Goal of the exercise
Output nothing but the lines from the first line of the entries to the line with "ในการใช้งานเว็", inclusive, exactly as they read.

Items from a dataset
- Opening Delimiter -

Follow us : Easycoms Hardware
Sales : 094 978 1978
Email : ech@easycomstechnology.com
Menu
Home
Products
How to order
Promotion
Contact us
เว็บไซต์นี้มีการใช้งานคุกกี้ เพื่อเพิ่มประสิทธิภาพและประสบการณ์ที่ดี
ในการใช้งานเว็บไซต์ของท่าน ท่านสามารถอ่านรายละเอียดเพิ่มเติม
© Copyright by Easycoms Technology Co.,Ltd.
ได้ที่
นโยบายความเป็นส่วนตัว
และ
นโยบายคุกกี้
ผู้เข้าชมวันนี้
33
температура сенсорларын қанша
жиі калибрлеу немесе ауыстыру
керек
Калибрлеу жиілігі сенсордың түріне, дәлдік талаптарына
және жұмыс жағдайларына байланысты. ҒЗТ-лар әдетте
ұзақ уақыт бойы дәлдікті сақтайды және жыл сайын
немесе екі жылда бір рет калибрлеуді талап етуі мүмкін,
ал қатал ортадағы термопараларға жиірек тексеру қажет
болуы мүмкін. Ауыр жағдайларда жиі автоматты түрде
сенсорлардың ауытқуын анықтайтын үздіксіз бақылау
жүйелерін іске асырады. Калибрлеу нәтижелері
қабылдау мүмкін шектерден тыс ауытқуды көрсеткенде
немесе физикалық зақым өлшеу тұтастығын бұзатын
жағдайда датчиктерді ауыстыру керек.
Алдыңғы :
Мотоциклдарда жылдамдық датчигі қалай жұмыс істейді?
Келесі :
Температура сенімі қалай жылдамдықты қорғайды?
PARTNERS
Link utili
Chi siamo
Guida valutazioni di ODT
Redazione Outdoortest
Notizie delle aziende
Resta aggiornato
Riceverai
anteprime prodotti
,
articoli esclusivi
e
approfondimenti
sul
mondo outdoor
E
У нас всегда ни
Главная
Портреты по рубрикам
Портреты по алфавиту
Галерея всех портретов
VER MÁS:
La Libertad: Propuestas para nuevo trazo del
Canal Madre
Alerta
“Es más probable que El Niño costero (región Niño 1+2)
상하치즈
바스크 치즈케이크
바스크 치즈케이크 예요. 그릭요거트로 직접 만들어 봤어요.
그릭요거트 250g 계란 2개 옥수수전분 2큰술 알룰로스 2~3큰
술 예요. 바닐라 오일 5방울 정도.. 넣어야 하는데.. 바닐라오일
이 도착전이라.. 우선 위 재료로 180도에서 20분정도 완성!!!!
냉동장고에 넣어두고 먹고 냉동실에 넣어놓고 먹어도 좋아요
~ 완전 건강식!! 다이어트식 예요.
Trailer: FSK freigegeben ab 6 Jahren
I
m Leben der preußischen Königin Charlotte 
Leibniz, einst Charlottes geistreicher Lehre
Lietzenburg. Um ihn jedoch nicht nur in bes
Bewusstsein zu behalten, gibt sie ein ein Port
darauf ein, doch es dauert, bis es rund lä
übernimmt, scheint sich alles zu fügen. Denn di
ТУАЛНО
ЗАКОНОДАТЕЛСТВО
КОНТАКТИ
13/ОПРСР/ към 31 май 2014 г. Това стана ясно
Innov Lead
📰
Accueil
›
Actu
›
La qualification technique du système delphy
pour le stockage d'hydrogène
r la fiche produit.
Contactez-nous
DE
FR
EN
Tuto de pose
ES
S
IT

- Closing Delimiter -

Output of the exercise
Follow us : Easycoms Hardware
Sales : 094 978 1978
Email : ech@easycomstechnology.com
Menu
Home
Products
How to order
Promotion
Contact us
เว็บไซต์นี้มีการใช้งานคุกกี้ เพื่อเพิ่มประสิทธิภาพและประสบการณ์ที่ดี
ในการใช้งานเว็บไซต์ของท่าน ท่านสามารถอ่านรายละเอียดเพิ่มเติม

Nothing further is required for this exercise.